Bucky wendet sich an Dr. Huntley. Er sorgt sich, dass er die Seuche aus Weequahic eingeschleppt haben könnte. Der Mediziner erklärt ihm, es komme nur sehr selten vor, dass jemand die Viren verbreitet, ohne selbst krank zu sein. Um Bucky zu beruhigen, nimmt er ihn mit nach Stroudsburg, damit im Krankenhaus eine Rückenmarkspunktierung vorgenommen werden kann. Dabei stellt sich heraus, dass Bucky tatsächlich mit Polio-Viren infiziert ist. Er muss in die Isolierstation.

Mehr als hundert Kinder werden von ihren Eltern aus dem Ferienlager geholt. Als zwei weitere Kinder erkranken, bleibt Blomback nichts anderes übrig, als das Camp zu schließen. Die Zahl der Patienten steigt weiter. Auch Marcias Schwester Sheila gehört dazu.

Schließlich bricht die Poliomyelitis auch bei Bucky aus. Glücklicherweise bleibt seine Atemmuskulatur intakt, und er ist nicht wie Donald Kaplow auf eine eiserne Lunge angewiesen. Doch aufgrund der Lähmungen verkümmern sein linker Arm und die linke Hand. Auch die Beine bleiben gelähmt.

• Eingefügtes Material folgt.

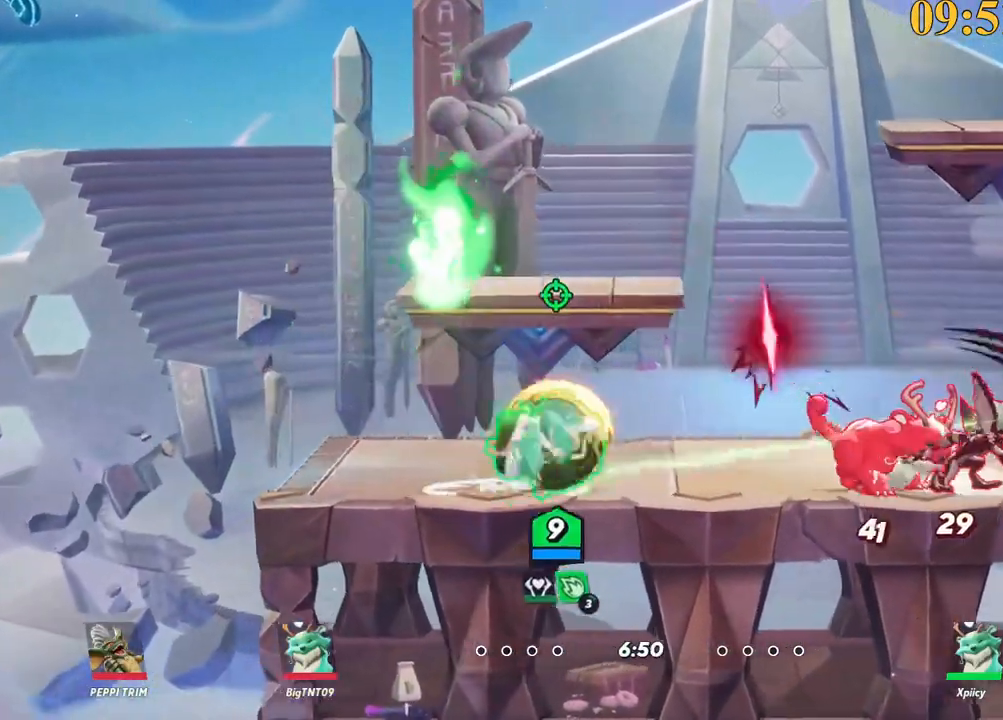
{"keys": ["d"], "events": [[134, "backslash", "down"], [317, "backslash", "up"], [400, "lbracket", "down"], [450, "lbracket", "up"]]}
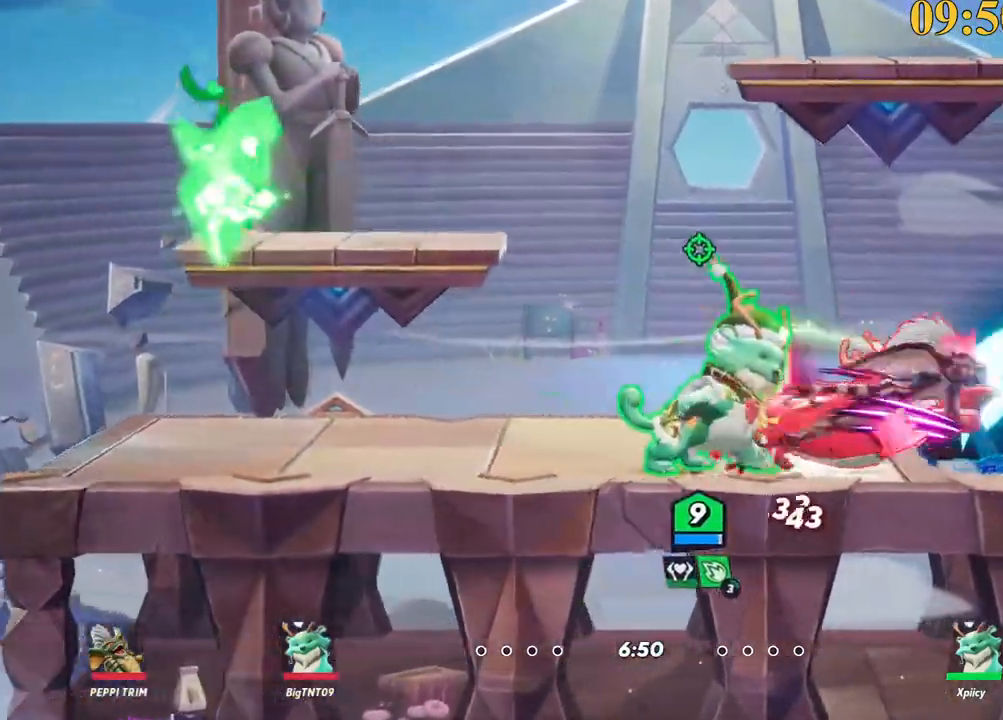
{"keys": ["d", "semicolon"], "events": [[150, "lbracket", "down"], [234, "lbracket", "up"], [467, "semicolon", "down"]]}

Zur Rehabilitation kommt Bucky ins Sister Kenny Institute in Philadelphia.

Nach vierzehn Monaten wird er von dort entlassen.

Weil kaum jemand einen Behinderten einstellt, schlägt er sich mit Aushilfsarbeiten durch, bis er endlich eine Festanstellung im Büro des Hauptpostamtes von Newark bekommt.

1971 wird er auf der Straße von Arnold („Arnie“) Mesnikoff angesprochen. Der jetzt Neununddreißigjährige war 1944 einer der Jungen gewesen, die Bucky auf dem Sportplatz in Weequahic betreut hatte. Arnie erkrankte damals auch an Kinderlähmung. Ein Jahr lang saß er im Rollstuhl. Seither geht er mit Hilfe von Beinschienen und Krücken. Er studierte Architektur und betreibt gegenüber dem Hauptpostamt sein eigenes Büro. Arnie ist seit achtzehn Jahren verheiratet und hat mit seiner Frau zwei Kinder.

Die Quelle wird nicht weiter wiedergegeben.